→ **Description of the task**
Copy out the text from every item below, changing "KOMENTÁŘ" to "NÁZOR" each time it occurs and keeping everything else the same. Don't include the pictures in your answer.

→ **Task input**
________

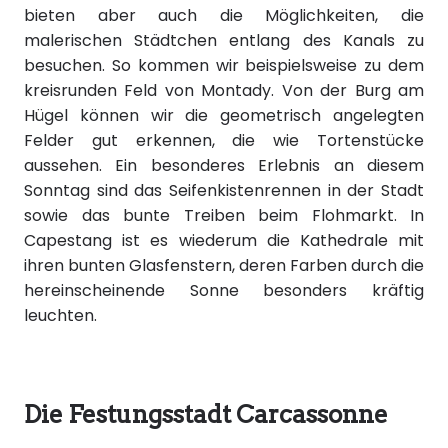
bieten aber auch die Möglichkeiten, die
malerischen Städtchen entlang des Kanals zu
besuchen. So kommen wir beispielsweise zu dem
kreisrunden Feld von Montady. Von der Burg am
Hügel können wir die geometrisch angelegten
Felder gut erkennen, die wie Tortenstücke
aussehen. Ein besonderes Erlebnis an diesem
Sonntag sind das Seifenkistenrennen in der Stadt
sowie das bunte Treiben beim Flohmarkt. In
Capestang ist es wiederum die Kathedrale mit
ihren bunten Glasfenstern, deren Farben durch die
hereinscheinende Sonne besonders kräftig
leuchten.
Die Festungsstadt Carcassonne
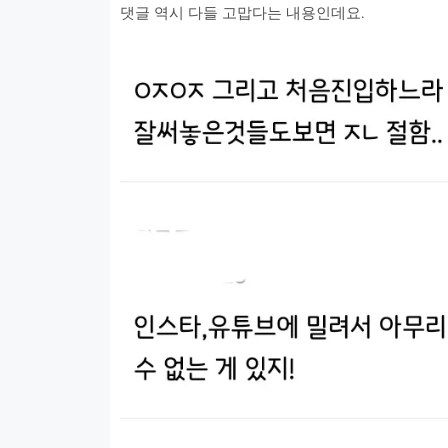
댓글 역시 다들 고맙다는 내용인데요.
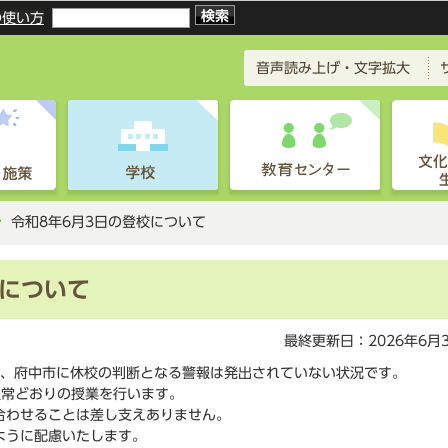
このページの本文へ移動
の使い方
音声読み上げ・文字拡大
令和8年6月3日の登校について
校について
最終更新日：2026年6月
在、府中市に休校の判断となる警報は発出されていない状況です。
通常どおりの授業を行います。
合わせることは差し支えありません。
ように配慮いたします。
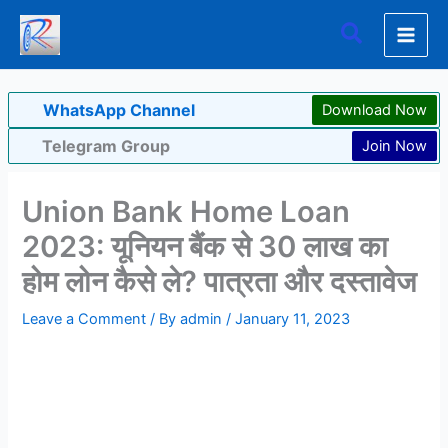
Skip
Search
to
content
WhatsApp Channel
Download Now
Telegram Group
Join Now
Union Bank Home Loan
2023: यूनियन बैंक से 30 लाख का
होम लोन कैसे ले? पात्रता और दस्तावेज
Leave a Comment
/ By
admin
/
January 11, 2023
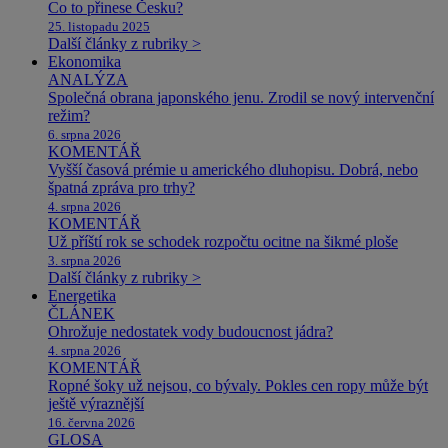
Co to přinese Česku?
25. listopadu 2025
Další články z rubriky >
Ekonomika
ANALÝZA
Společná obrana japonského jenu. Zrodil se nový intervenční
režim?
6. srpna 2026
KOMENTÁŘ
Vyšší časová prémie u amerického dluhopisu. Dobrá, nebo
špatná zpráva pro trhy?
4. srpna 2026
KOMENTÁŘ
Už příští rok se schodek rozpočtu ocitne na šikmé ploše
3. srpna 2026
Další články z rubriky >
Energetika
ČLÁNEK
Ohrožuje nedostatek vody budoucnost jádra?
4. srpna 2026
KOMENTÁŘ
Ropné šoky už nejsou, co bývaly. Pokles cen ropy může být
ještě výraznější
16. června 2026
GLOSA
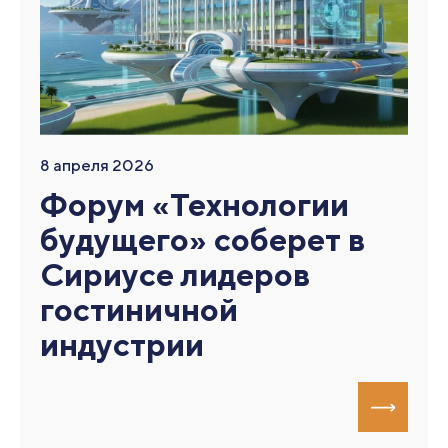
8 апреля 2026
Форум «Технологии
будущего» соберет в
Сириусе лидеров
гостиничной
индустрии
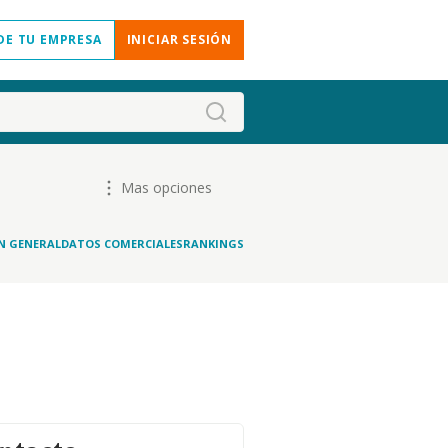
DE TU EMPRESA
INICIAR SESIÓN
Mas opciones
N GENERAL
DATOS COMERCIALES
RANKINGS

________

→ **Response to this task**
bieten aber auch die Möglichkeiten, die
malerischen Städtchen entlang des Kanals zu
besuchen. So kommen wir beispielsweise zu dem
kreisrunden Feld von Montady. Von der Burg am
Hügel können wir die geometrisch angelegten
Felder gut erkennen, die wie Tortenstücke
aussehen. Ein besonderes Erlebnis an diesem
Sonntag sind das Seifenkistenrennen in der Stadt
sowie das bunte Treiben beim Flohmarkt. In
Capestang ist es wiederum die Kathedrale mit
ihren bunten Glasfenstern, deren Farben durch die
hereinscheinende Sonne besonders kräftig
leuchten.
Die Festungsstadt Carcassonne
댓글 역시 다들 고맙다는 내용인데요.
このページの本文へ移動
の使い方
音声読み上げ・文字拡大
令和8年6月3日の登校について
校について
最終更新日：2026年6月
在、府中市に休校の判断となる警報は発出されていない状況です。
通常どおりの授業を行います。
合わせることは差し支えありません。
ように配慮いたします。
Skip
Search
to
content
WhatsApp Channel
Download Now
Telegram Group
Join Now
Union Bank Home Loan
2023: यूनियन बैंक से 30 लाख का
होम लोन कैसे ले? पात्रता और दस्तावेज
Leave a Comment
/ By
admin
/
January 11, 2023
Co to přinese Česku?
25. listopadu 2025
Další články z rubriky >
Ekonomika
ANALÝZA
Společná obrana japonského jenu. Zrodil se nový intervenční
režim?
6. srpna 2026
NÁZOR
Vyšší časová prémie u amerického dluhopisu. Dobrá, nebo
špatná zpráva pro trhy?
4. srpna 2026
NÁZOR
Už příští rok se schodek rozpočtu ocitne na šikmé ploše
3. srpna 2026
Další články z rubriky >
Energetika
ČLÁNEK
Ohrožuje nedostatek vody budoucnost jádra?
4. srpna 2026
NÁZOR
Ropné šoky už nejsou, co bývaly. Pokles cen ropy může být
ještě výraznější
16. června 2026
GLOSA
8 апреля 2026
Форум «Технологии
будущего» соберет в
Сириусе лидеров
гостиничной
индустрии
DE TU EMPRESA
INICIAR SESIÓN
Mas opciones
N GENERAL
DATOS COMERCIALES
RANKINGS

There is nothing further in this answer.